[Saved data entries]

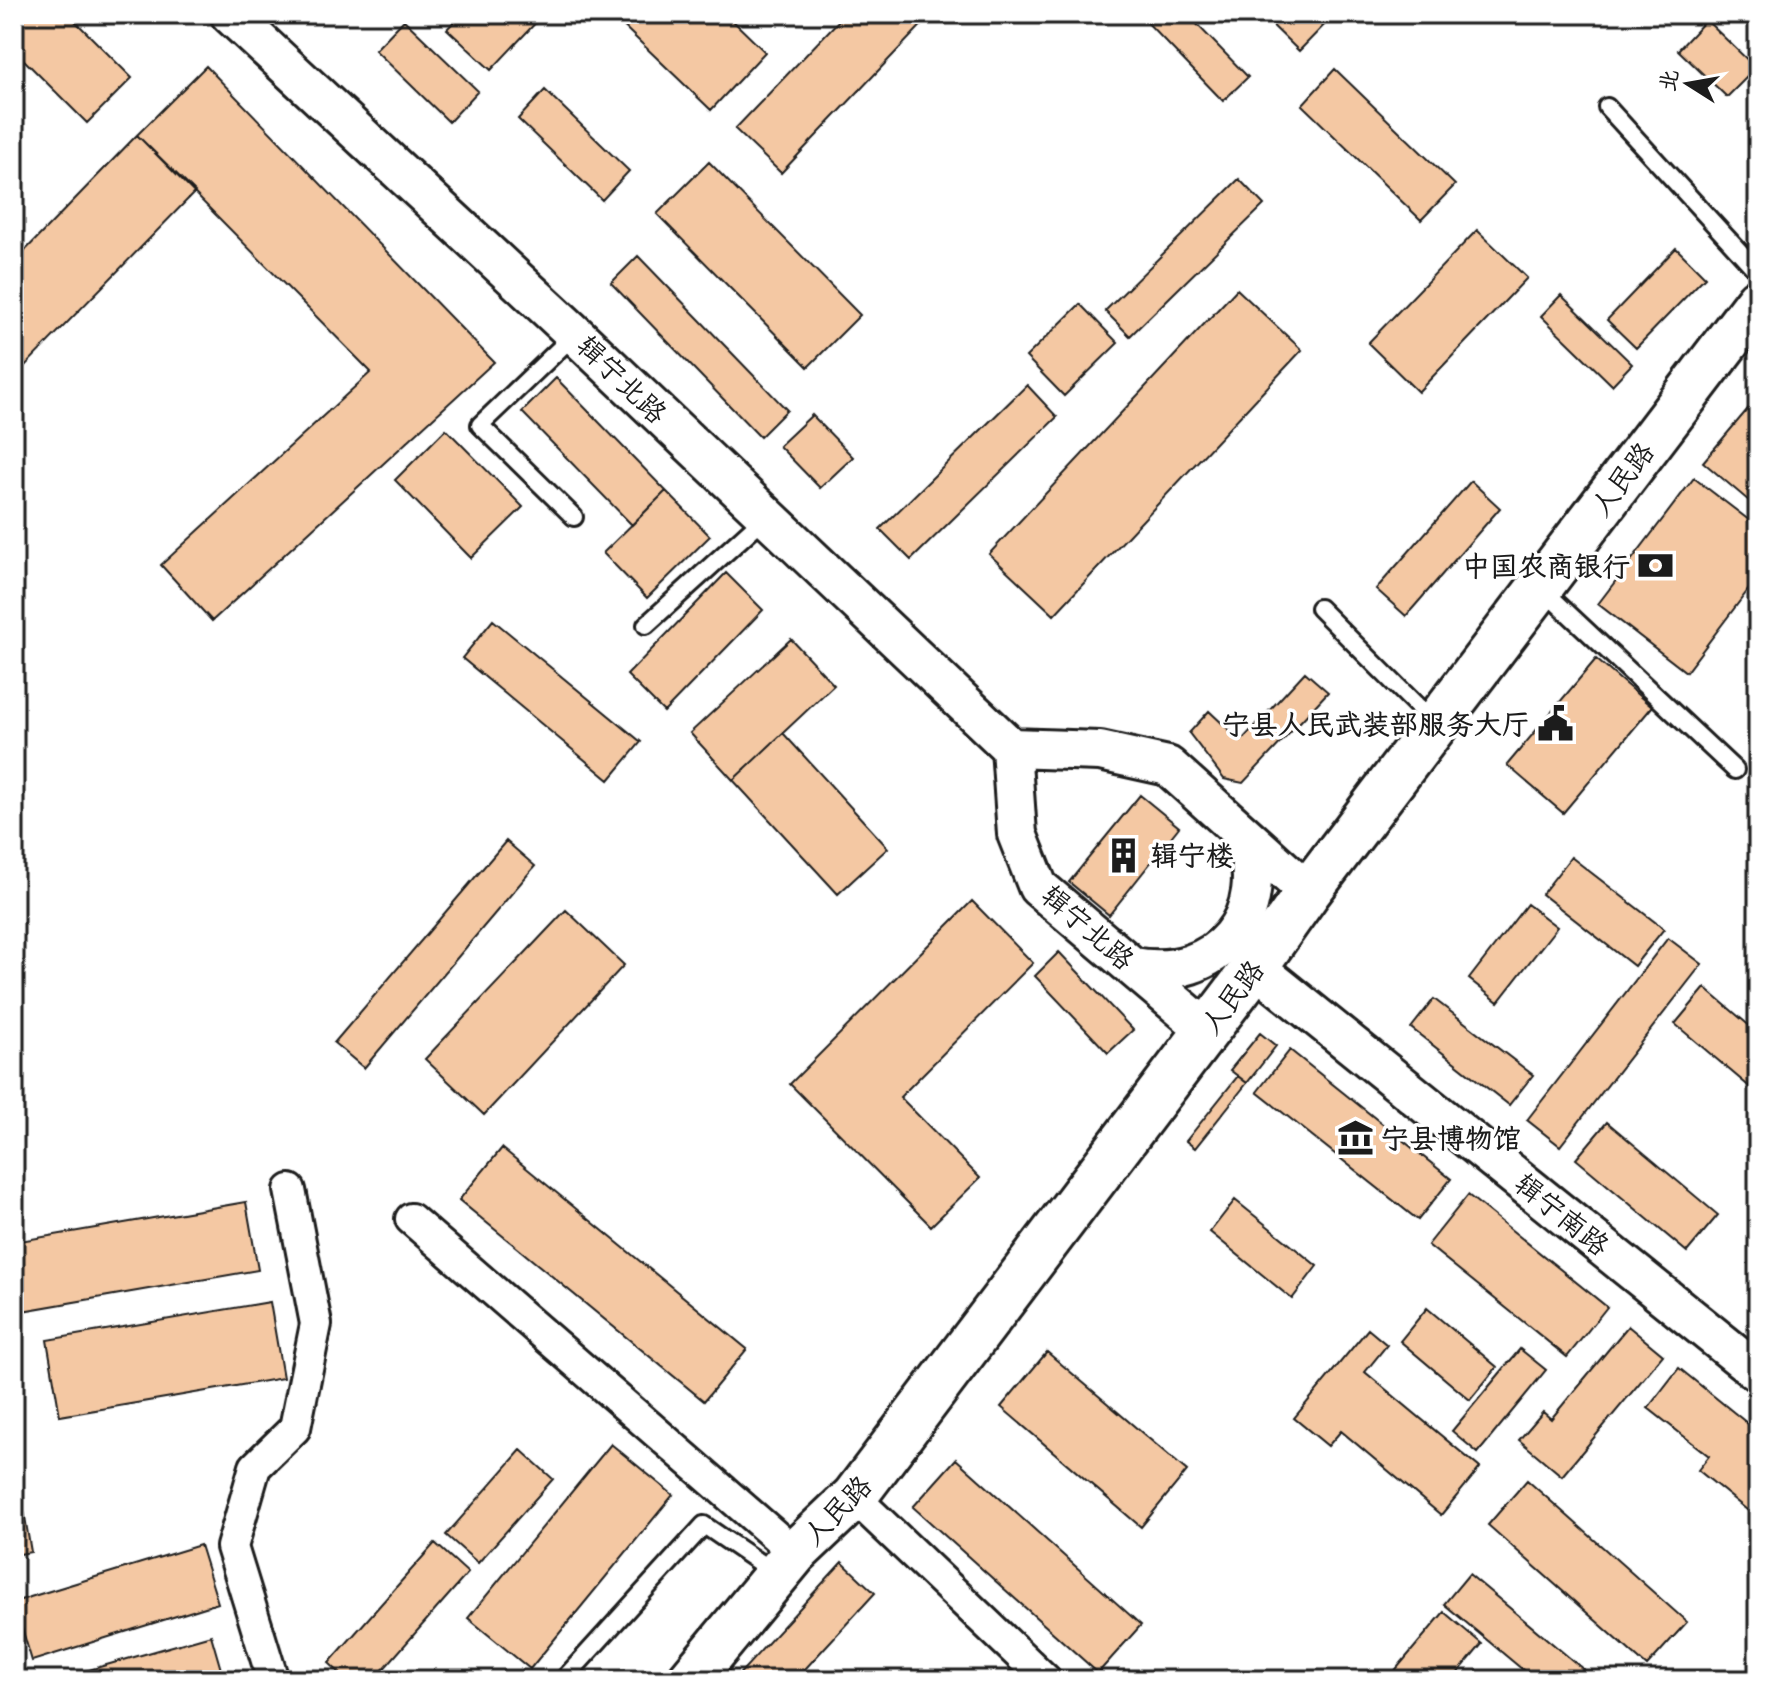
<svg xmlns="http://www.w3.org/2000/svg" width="1772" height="1694" viewBox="0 0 1772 1694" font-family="Itim,'LXGW WenKai TC',sans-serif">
  <rect width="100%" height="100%" fill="#fff"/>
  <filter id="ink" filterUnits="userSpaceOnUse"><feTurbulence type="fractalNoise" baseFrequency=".0125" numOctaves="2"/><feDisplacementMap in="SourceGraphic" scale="16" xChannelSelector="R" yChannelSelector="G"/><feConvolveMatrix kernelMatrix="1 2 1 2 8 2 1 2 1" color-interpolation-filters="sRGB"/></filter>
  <g filter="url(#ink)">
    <path fill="#f4c8a3" stroke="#1c1c1c" stroke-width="2" d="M14 14H68L132 78 87 123 14 50Z
      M461 14H544L491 70 447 29Z
      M611 14H726L765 52 711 110Z
      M845 14H932L781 173 735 129Z
      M1139 14H1187L1248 77 1223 101Z
      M1261 14H1335L1299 51Z
      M404 20 478 91 449 122 375 50Z
      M1706 20 1756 68 1727 97 1678 50Z
      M206 66 494 362 212 621 161 565 371 372 137 135Z
      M1335 69 1455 185 1421 220 1302 105Z
      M545 90 629 171 602 200 518 119Z
      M137 135 195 192 20 371 14 366V262Z
      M709 162 860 315 808 367 657 214Z
      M1239 179 1264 205 1130 336 1105 311Z
      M1477 230 1527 278 1418 392 1368 343Z
      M1676 248 1705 277 1636 348 1607 320Z
      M638 256 787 410 760 437 611 283Z
      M1237 289 1302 350 1054 615 989 554Z
      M1561 295 1632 364 1612 385 1541 316Z
      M1080 304 1118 343 1064 396 1026 357Z
      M556 378 666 491 632 525 522 412Z
      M1027 385 1057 417 911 560 880 529Z
      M1758 397V505L1756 507 1703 462Z
      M812 415 853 457 820 488 779 446Z
      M446 429 523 507 471 558 395 480Z
      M1694 478 1758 527V577L1686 672 1598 604Z
      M1471 481 1500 508 1406 616 1376 589Z
      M666 491 710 536 647 598 603 553Z
      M726 573 763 610 664 712 627 675Z
      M493 620 641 742 609 780 462 658Z
      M791 639 834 685 733 780 690 733Z
      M1596 659 1652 707 1563 813 1507 765Z
      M1305 672 1328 692 1243 783 1224 779 1189 733 1209 711 1241 741Z
      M783 733 888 848 838 894 733 780Z
      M1140 795 1179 827 1109 915 1069 882Z
      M506 841 535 866 364 1068 334 1043Z
      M1571 857 1664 929 1634 966 1542 894Z
      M972 901 1033 963 900 1097 980 1178 931 1226 790 1084Z
      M1527 904 1557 927 1498 1002 1469 979Z
      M566 910 624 965 484 1115 425 1059Z
      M1668 938 1702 964 1560 1146 1527 1120Z
      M1059 952 1133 1030 1108 1053 1035 976Z
      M1705 988 1758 1033V1094L1675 1024Z
      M1434 999 1533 1075 1509 1105 1411 1028Z
      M1260 1033 1276 1046 1247 1083 1230 1070Z
      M1290 1050 1451 1179 1418 1220 1257 1092Z
      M1238 1076 1247 1083 1195 1148 1186 1141Z
      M1607 1122 1718 1215 1687 1252 1576 1159Z
      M502 1148 747 1349 704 1401 459 1200Z
      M1468 1195 1607 1307 1567 1357 1428 1245Z
      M1235 1200 1317 1266 1292 1299 1210 1232Z
      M246 1202 258 1270 22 1311 14 1263V1242Z
      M270 1302 283 1378 60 1416 47 1340Z
      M1427 1308 1497 1367 1470 1400 1400 1341Z
      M1628 1326 1663 1355 1562 1476 1519 1440 1543 1412 1551 1419Z
      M1368 1329 1387 1345 1365 1372 1480 1468 1441 1515 1341 1431 1328 1446 1294 1418Z
      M1520 1349 1546 1370 1478 1453 1452 1431Z
      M1047 1352 1187 1471 1141 1527 1001 1407Z
      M1679 1368 1758 1432V1506L1752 1514 1698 1470 1709 1456 1648 1408Z
      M611 1444 673 1495 530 1669 468 1618Z
      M521 1450 553 1479 478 1563 446 1535Z
      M14 1453 31 1552 14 1555Z
      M956 1459 1141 1625 1098 1673 913 1507Z
      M1527 1480 1687 1622 1647 1666 1488 1525Z
      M435 1543 468 1573 374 1680H347L329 1663Z
      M200 1545 218 1603 32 1661 14 1602Z
      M842 1562 875 1593 795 1680H734Z
      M1469 1574 1596 1680H1535L1444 1604Z
      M1444 1612 1482 1644 1452 1680H1387Z
      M211 1635 224 1680H54Z"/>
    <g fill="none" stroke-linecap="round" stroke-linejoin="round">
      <defs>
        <path id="service" d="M1607 107 1758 272
          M574 517 480 425 575 334
          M1541 588 1735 770
          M1319 608 1434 723
          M646 625 765 517
          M563 1680 704 1525 776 1574"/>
        <path id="minor" d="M411 1219 795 1553
          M854 1497 1046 1680
          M273 1680 232 1547 255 1467 295 1428 316 1324 290 1190"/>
        <path id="tertiary" d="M230 14 575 334 1011 748
          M1133 967C1217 983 1275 914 1243 834
          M1255 967 1758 1372
          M1207 1030 1038 887 1017 834 1011 748 1100 751 1168 766 1308 892"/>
        <path id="secondary" d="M690 1680 795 1553 854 1497 1255 967 1308 892 1758 301"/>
      </defs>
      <use href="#service" stroke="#1c1c1c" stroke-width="22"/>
      <use href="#minor" stroke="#1c1c1c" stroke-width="36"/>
      <use href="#tertiary" stroke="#1c1c1c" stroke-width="44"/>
      <use href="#secondary" stroke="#1c1c1c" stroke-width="50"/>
      <use href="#service" stroke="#fff" stroke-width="16"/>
      <use href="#minor" stroke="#fff" stroke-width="30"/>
      <use href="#tertiary" stroke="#fff" stroke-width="38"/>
      <use href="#secondary" stroke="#fff" stroke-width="44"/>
    </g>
  </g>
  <defs>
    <symbol id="bank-bare" viewBox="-9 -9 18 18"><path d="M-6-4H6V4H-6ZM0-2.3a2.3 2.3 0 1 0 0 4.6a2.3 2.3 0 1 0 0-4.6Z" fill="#1c1c1c" stroke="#fff" stroke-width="2.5" paint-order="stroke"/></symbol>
    <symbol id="civic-bare" viewBox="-9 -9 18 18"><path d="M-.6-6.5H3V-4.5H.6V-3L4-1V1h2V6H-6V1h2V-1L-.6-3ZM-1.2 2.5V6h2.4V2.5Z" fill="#1c1c1c" stroke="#fff" stroke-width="2.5" paint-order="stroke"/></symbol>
    <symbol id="building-bare" viewBox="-9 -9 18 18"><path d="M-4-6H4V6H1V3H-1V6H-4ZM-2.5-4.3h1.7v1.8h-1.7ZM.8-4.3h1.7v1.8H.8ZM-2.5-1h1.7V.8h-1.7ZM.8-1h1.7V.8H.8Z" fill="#1c1c1c" stroke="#fff" stroke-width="2.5" paint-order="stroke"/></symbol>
    <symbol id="museum-bare" viewBox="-9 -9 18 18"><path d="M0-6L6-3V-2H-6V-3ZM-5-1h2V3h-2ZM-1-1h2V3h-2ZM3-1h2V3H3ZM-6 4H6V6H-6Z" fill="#1c1c1c" stroke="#fff" stroke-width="2.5" paint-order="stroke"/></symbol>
  </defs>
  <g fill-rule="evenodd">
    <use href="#bank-bare" x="1630" y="540" width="51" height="51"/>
    <use href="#civic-bare" x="1530" y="698" width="51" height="51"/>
    <use href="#building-bare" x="1098" y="830" width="51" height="51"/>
    <use href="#museum-bare" x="1330" y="1112" width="51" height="51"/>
  </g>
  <g text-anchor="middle" stroke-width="7" stroke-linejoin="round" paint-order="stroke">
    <g font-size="28" fill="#1c1c1c" stroke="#fff">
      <text transform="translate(622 379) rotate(44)" y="10">辑宁北路</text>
      <text transform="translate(1622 479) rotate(-53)" y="10">人民路</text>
      <text transform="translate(1088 927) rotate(41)" y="10">辑宁北路</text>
      <text transform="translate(1232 997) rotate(-53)" y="10">人民路</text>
      <text transform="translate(1562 1214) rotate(39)" y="10">辑宁南路</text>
      <text transform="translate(837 1510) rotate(-46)" y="10">人民路</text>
    </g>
    <g font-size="28" font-weight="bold" fill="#1c1c1c" stroke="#fff" text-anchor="end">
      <text x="1630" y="576">中国农商银行</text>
      <text x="1530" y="734">宁县人民武装部服务大厅</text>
      <text x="1150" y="865" text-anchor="start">辑宁楼</text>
      <text x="1381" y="1148" text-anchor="start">宁县博物馆</text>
    </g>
  </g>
  <rect width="1772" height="1694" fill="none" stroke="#fff" stroke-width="48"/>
  <rect x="24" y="24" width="1724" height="1646" fill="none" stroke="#1c1c1c" stroke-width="3" filter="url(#ink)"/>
  <g transform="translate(1688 84) rotate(281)" stroke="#ffffff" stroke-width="6" paint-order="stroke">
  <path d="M0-6L14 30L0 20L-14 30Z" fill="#1c1c1c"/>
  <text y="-12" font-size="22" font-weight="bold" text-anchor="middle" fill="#1c1c1c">北</text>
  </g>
</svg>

ACTIVITY:
Wherever the string "linejoin" appears in the data above, report the whole line.

EXPECTED ANSWER:
    <g fill="none" stroke-linecap="round" stroke-linejoin="round">
  <g text-anchor="middle" stroke-width="7" stroke-linejoin="round" paint-order="stroke">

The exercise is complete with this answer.